(Data for processing):
▬▬▬

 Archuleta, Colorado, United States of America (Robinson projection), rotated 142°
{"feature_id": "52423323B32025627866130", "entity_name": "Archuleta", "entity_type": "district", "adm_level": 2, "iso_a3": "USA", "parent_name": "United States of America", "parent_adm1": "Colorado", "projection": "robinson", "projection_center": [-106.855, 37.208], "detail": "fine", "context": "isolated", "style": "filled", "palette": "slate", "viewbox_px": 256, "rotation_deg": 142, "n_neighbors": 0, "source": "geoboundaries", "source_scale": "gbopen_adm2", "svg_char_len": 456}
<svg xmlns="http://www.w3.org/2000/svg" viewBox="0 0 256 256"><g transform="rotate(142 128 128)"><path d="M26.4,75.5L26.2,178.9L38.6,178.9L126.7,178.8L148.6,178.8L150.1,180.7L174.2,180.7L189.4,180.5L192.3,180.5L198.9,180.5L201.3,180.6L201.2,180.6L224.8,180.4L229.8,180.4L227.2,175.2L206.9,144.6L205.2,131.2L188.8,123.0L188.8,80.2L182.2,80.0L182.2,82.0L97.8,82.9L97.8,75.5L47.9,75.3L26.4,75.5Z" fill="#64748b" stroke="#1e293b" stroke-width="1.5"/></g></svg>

▬▬▬

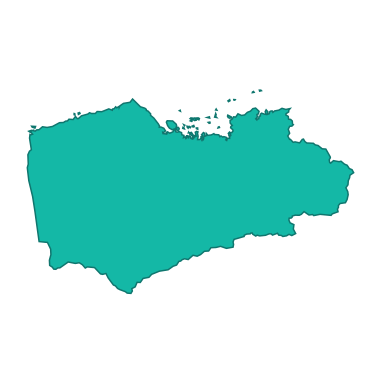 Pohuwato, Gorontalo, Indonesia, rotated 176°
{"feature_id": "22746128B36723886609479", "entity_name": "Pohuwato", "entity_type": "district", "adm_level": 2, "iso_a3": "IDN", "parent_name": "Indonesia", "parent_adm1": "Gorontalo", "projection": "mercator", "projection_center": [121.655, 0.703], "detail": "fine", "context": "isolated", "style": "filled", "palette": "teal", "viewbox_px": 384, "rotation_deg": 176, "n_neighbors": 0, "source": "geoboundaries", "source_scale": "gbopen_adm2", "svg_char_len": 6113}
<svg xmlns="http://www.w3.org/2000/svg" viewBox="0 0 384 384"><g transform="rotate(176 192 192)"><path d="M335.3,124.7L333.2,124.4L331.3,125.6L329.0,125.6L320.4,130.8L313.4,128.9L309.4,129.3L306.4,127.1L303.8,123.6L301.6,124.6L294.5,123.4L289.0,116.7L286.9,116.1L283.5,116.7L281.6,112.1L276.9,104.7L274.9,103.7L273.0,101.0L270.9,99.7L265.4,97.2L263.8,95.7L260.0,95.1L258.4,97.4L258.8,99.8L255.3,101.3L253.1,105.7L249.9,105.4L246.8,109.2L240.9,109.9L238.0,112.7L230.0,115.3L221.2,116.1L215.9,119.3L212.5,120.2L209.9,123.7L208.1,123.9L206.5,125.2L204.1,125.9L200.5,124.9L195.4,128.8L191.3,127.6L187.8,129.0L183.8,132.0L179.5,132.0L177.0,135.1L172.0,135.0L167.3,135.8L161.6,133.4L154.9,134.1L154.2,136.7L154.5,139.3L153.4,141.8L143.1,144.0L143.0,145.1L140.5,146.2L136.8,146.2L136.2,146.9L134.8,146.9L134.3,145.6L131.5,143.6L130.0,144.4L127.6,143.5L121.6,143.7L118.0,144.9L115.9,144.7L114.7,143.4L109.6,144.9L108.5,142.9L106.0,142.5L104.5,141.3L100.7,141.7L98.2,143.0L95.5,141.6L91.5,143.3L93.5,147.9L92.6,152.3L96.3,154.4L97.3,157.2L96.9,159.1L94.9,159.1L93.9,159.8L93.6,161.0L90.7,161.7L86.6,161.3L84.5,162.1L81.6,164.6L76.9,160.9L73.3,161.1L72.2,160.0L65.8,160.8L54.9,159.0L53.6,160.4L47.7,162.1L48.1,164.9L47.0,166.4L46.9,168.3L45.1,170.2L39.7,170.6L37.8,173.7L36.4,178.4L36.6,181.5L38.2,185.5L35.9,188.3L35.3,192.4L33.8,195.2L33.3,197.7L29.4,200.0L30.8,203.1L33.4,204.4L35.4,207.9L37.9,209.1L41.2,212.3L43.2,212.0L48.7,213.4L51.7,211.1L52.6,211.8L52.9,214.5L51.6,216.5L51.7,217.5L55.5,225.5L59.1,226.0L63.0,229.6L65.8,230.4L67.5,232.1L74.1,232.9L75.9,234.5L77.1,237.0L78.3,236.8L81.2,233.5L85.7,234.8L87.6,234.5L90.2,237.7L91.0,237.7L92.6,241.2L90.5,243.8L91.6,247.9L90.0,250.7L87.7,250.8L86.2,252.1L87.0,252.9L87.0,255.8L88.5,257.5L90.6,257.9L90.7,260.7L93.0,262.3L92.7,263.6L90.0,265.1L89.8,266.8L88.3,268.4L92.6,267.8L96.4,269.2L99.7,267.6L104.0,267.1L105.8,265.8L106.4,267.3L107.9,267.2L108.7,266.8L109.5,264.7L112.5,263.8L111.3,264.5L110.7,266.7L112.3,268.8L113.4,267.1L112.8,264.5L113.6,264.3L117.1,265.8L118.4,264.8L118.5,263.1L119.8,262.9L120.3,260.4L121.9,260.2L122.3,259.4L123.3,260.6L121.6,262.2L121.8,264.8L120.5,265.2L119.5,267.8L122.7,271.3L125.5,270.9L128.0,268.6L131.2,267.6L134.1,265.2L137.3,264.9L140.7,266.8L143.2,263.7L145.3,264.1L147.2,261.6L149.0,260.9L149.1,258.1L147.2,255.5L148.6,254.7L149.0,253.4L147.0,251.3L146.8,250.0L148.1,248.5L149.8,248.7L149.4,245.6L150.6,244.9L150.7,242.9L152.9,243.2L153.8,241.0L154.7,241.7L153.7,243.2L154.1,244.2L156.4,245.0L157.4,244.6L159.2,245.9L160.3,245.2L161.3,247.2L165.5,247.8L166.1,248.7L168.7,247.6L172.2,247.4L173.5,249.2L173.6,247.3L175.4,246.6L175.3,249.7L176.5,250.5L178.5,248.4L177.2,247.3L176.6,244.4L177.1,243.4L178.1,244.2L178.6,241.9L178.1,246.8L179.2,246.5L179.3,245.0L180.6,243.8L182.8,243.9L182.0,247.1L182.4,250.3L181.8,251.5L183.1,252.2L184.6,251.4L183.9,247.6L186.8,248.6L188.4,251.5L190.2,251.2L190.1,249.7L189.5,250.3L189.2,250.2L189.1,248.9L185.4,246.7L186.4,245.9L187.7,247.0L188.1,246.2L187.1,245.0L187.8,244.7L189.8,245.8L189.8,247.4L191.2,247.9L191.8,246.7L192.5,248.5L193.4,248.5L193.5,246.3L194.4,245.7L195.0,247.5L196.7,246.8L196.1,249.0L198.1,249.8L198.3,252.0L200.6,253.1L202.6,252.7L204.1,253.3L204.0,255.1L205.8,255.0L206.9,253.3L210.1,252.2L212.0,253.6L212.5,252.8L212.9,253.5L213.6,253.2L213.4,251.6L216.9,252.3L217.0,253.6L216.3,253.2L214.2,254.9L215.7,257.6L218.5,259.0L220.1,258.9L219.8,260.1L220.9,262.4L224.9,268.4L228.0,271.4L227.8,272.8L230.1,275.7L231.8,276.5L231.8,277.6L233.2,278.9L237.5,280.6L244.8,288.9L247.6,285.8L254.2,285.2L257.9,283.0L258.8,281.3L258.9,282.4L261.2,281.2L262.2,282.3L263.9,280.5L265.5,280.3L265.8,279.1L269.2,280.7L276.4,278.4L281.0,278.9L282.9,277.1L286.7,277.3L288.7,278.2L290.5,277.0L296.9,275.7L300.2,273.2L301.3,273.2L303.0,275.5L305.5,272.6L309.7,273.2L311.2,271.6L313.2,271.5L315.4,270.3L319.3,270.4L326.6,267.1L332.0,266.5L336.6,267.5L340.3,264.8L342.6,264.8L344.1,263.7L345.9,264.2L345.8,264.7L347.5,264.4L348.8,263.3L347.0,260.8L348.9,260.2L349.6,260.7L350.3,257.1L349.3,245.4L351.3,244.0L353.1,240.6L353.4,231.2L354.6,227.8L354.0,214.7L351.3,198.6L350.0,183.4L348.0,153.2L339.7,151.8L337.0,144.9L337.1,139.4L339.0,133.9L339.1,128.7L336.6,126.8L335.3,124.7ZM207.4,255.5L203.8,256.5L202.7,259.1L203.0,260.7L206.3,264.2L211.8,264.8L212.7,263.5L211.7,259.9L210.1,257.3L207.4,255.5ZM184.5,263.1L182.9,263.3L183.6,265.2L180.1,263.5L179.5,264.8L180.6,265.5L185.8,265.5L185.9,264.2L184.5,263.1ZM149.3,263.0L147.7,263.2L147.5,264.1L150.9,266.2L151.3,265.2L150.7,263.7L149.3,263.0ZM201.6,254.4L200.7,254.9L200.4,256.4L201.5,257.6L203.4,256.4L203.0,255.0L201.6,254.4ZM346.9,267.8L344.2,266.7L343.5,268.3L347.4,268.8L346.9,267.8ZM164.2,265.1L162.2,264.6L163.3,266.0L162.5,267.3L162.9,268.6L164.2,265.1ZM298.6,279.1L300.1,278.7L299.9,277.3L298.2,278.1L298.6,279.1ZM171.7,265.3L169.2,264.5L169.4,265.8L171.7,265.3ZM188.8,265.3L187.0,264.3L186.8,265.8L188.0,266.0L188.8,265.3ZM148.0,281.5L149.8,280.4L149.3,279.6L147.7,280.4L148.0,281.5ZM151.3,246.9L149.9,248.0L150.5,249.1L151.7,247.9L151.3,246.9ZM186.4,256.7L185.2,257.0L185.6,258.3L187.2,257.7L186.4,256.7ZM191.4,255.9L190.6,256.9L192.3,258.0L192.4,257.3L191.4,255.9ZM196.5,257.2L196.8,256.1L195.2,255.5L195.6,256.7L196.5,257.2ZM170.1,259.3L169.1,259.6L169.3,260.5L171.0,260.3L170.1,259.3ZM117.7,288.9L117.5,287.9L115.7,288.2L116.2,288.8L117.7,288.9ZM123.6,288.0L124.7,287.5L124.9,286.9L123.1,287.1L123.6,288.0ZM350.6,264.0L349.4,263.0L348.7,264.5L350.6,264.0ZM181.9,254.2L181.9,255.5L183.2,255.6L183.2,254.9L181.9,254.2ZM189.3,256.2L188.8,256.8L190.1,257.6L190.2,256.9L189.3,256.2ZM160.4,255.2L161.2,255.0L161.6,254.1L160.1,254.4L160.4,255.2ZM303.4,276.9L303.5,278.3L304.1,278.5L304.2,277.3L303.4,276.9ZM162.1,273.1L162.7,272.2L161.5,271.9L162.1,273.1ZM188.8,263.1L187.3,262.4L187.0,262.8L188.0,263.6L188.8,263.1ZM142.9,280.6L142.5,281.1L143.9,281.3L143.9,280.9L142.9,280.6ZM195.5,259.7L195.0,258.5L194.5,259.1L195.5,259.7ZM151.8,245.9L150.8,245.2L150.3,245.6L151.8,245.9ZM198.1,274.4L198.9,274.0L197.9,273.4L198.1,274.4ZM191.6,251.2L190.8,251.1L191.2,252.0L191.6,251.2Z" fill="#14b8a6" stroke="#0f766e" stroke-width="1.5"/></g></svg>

▬▬▬

(Short problem): Count the lines in the records above that contain the string "Archuleta", matching case exactly. Give only the number.

(Answer below): 2